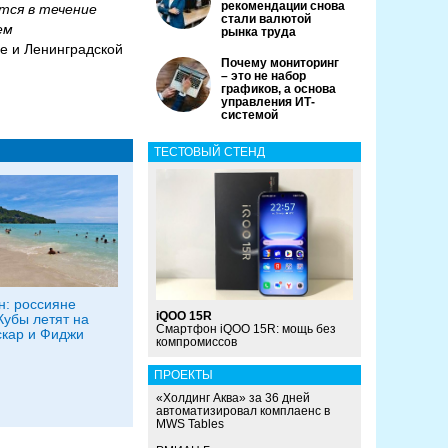
рекомендации снова
ются в течение
стали валютой
ем
рынка труда
е и Ленинградской
Почему мониторинг
– это не набор
графиков, а основа
управления ИТ-
системой
ТЕСТОВЫЙ СТЕНД
: россияне
iQOO 15R
Кубы летят на
Смартфон iQOO 15R: мощь без
кар и Фиджи
компромиссов
ПРОЕКТЫ
«Холдинг Аква» за 36 дней
автоматизировал комплаенс в
MWS Tables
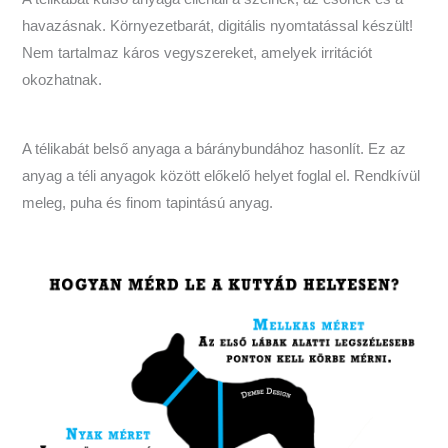
havazásnak. Környezetbarát, digitális nyomtatással készült!
Nem tartalmaz káros vegyszereket, amelyek irritációt
okozhatnak.
A télikabát belső anyaga a báránybundához hasonlít. Ez az
anyag a téli anyagok között előkelő helyet foglal el. Rendkívül
meleg, puha és finom tapintású anyag.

------------------------------

> **WRITTEN TASK**
The entries above, without their pictures, should be written out exactly.

> **SOLUTION FOR THIS PROBLEM**
рекомендации снова
ются в течение
стали валютой
ем
рынка труда
е и Ленинградской
Почему мониторинг
– это не набор
графиков, а основа
управления ИТ-
системой
ТЕСТОВЫЙ СТЕНД
: россияне
iQOO 15R
Кубы летят на
Смартфон iQOO 15R: мощь без
кар и Фиджи
компромиссов
ПРОЕКТЫ
«Холдинг Аква» за 36 дней
автоматизировал комплаенс в
MWS Tables
havazásnak. Környezetbarát, digitális nyomtatással készült!
Nem tartalmaz káros vegyszereket, amelyek irritációt
okozhatnak.
A télikabát belső anyaga a báránybundához hasonlít. Ez az
anyag a téli anyagok között előkelő helyet foglal el. Rendkívül
meleg, puha és finom tapintású anyag.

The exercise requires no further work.